Stelen aus Ruhrsandstein

Nicht zu übersehen sind die monumentalen Stelen der Herdecker Künstlerin Sofia Kouldakidou auf der Ruhrwiese – sie tragen den Titel „Begegnung“. Gefertigt hat die Künstlerin sie im Steinbruch Grandi. „Erstaunlich“, meinte eine Teilnehmerin, „dass diese Stelen noch gar nicht beschmiert wurden.“ Nur wenige Meter dahinter steht ein Steinblock, vor dem Sprayer allerdings nicht Halt gemacht haben. Das soll Kunst sein? „Ja, das sah mal so aus“, erklärt Willi Creutzenberg und zeigt ein Foto, auf dem das komplette Kunstwerk des stadtbekannten Künstlers Walter Hellenthal zu sehen ist. „Das war mal ein vierteiliges Objekt, und was Sie hier sehen ist nur noch der Rest, ein Torso“, so Creutzenberg. Die anderen Teile seien teils aus Metall gewesen, die verrostet eine Gefahr dargestellt hätten und weggeschafft wurden.
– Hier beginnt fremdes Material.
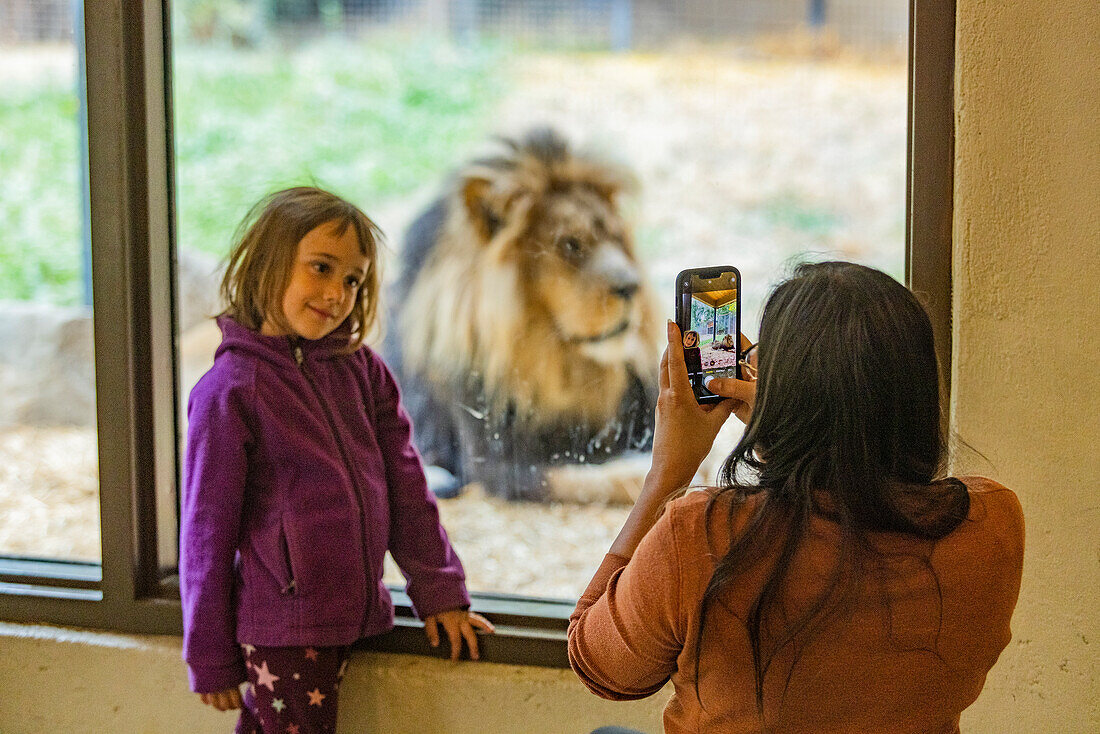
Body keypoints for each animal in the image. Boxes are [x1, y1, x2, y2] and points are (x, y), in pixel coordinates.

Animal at [387, 129, 660, 501]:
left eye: (616, 237)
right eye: (570, 244)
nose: (634, 287)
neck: (558, 365)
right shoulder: (497, 464)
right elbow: (600, 477)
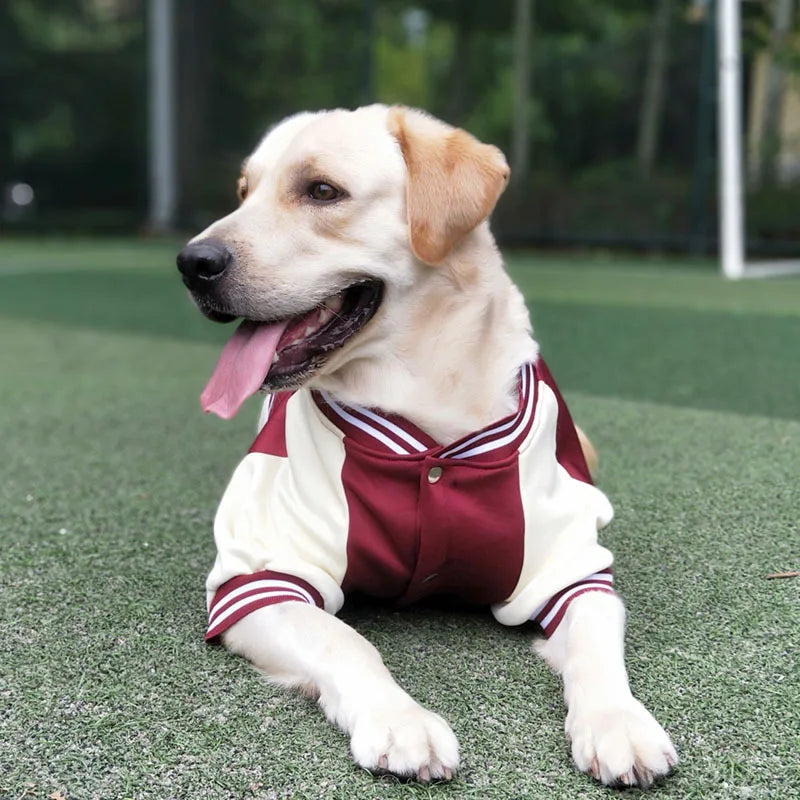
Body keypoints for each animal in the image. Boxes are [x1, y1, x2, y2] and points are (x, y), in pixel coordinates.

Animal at [178, 104, 680, 788]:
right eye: (243, 192)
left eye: (322, 191)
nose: (191, 263)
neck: (428, 412)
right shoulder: (261, 579)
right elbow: (345, 640)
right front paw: (402, 722)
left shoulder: (570, 571)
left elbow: (598, 642)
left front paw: (619, 724)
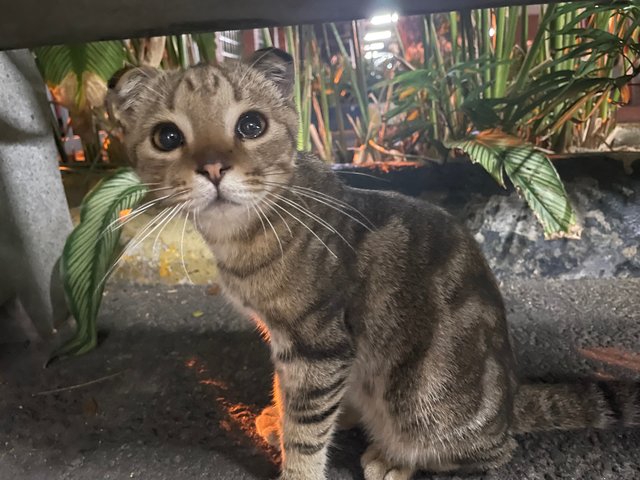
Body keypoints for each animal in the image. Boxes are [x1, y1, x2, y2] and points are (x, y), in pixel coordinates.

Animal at [106, 46, 640, 480]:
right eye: (167, 136)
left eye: (251, 125)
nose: (214, 168)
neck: (244, 235)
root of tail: (510, 400)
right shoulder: (285, 342)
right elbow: (287, 396)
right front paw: (279, 417)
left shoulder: (318, 343)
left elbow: (306, 430)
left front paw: (296, 468)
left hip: (421, 403)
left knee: (489, 452)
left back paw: (396, 458)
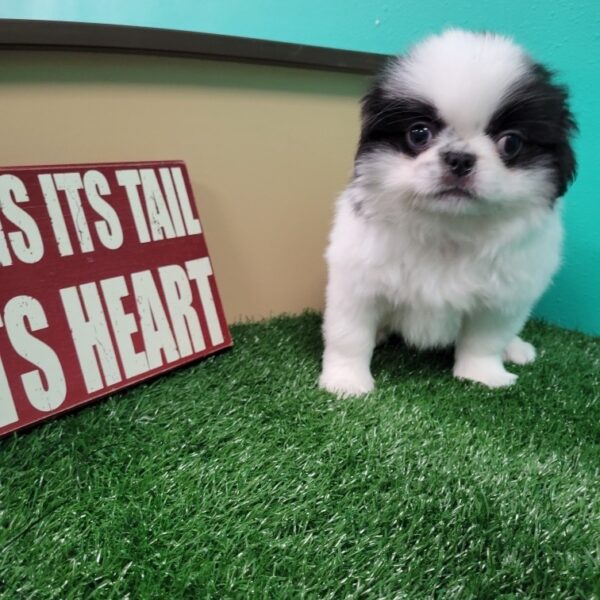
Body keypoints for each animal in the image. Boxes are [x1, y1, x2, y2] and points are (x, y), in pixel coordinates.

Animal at [318, 28, 576, 396]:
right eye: (419, 133)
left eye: (511, 143)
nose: (459, 158)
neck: (448, 230)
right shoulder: (357, 284)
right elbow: (349, 337)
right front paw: (346, 383)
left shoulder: (502, 300)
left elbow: (484, 342)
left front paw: (482, 376)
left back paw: (515, 349)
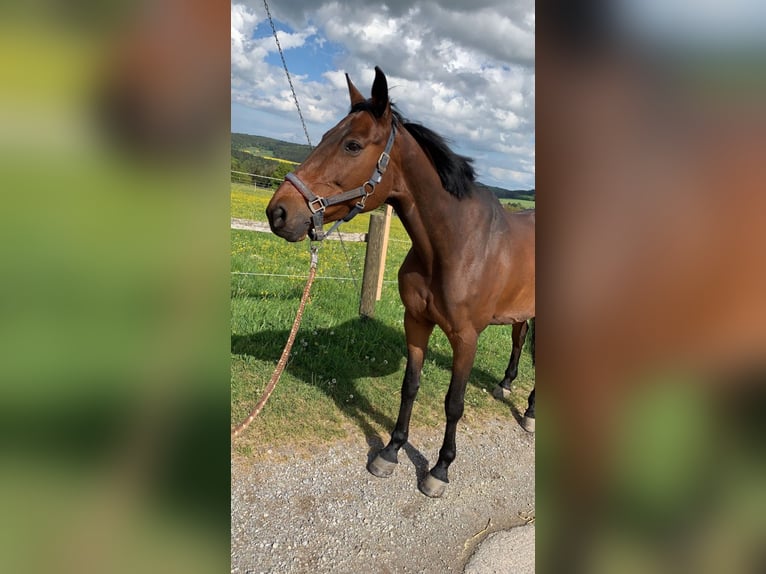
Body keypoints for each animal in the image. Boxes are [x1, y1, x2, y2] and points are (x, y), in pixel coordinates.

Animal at [264, 67, 536, 500]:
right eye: (324, 136)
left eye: (353, 145)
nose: (278, 213)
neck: (455, 245)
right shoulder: (417, 322)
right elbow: (410, 385)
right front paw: (390, 451)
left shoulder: (466, 338)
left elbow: (453, 402)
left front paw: (439, 469)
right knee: (519, 338)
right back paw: (506, 386)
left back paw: (529, 411)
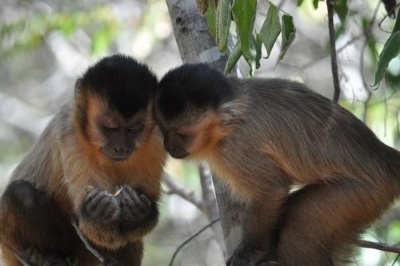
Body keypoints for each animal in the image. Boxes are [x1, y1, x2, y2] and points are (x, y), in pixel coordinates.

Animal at [0, 54, 166, 266]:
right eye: (110, 129)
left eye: (134, 130)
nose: (121, 148)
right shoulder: (69, 132)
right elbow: (93, 227)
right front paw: (98, 213)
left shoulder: (158, 137)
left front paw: (138, 213)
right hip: (11, 245)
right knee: (20, 193)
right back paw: (47, 256)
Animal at [154, 62, 400, 266]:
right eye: (164, 130)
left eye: (183, 135)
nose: (169, 146)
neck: (229, 123)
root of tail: (385, 157)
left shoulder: (235, 148)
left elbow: (272, 189)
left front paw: (251, 253)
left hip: (363, 193)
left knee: (299, 227)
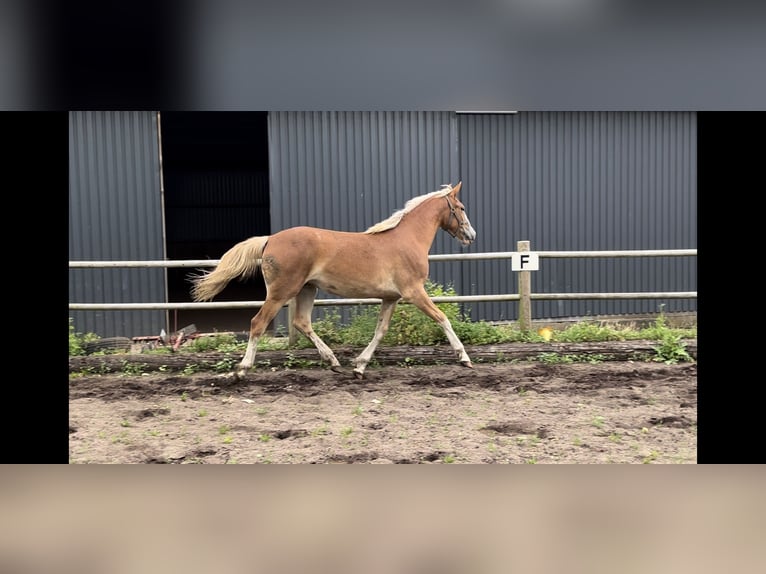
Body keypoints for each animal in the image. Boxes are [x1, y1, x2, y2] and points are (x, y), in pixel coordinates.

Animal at [190, 182, 476, 380]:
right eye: (461, 208)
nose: (471, 235)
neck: (406, 238)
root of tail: (270, 239)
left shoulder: (390, 297)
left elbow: (380, 331)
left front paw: (359, 366)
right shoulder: (414, 292)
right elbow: (442, 318)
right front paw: (464, 357)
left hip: (307, 289)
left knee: (302, 322)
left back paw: (334, 362)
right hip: (282, 292)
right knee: (258, 323)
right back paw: (241, 370)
Standort verändert, Zusammenhang weg

Hinterm Gymnasium staunen die Teilnehmer über das Objekt „Metamorphose“ von Rudi Vombek: fünf Felder jeweils aus derselben Anzahl von Betonquadern, aber in unterschiedlicher Zusammensetzung. „Der Zusammenhang ist weg, nachdem es hierher versetzt wurde. Es stand 40 Jahre lang vor der Schule, so dass man vom Kunstwerk aus eine Sichtachse zum Eingang hatte. Es ist ja mit Gummimatten umlegt und war ein gut angenommenes Spielgerät und insofern gelungene Kunst am Bau.“ Teilnehmerin Catrin Haacke lauscht interessiert: „Es ist sehr aufschlussreich, was wir hier hören, und ich finde es toll, dass Willi Creutzenberg sich dieser Sache angenommen hat.“ Und Margit Möller meint: „Ich bin 41 Jahre an so vielen Sachen vorbeigegangen und nun bass erstaunt.“

Amphitheater und Grabstein

Nach kurzem Blick durchs Fenster in den Innenhof der Realschule, in den Rudi Vombek einst ein Amphitheater baute, geht es zum Grabstein der Familie Hülsberg auf dem Friedhof Zeppelinstraße, der umgefallen war und dank Creutzenbergs Initiative wieder aufgerichtet wurde. Weitere Stationen auf der zweieinhalbstündigen Tour waren u.a. der Trinkbrunnen am Bachplatz von Professor Eberhard Linke, der Sackträgerbrunnen des Hagener Künstlers Hans Dorn, Walter Hellenthals Kunstwerk „Kommunikation“ vor der alten Post, der Sackträgerbrunnen und der Christopherus an der Außenwand des Onikon.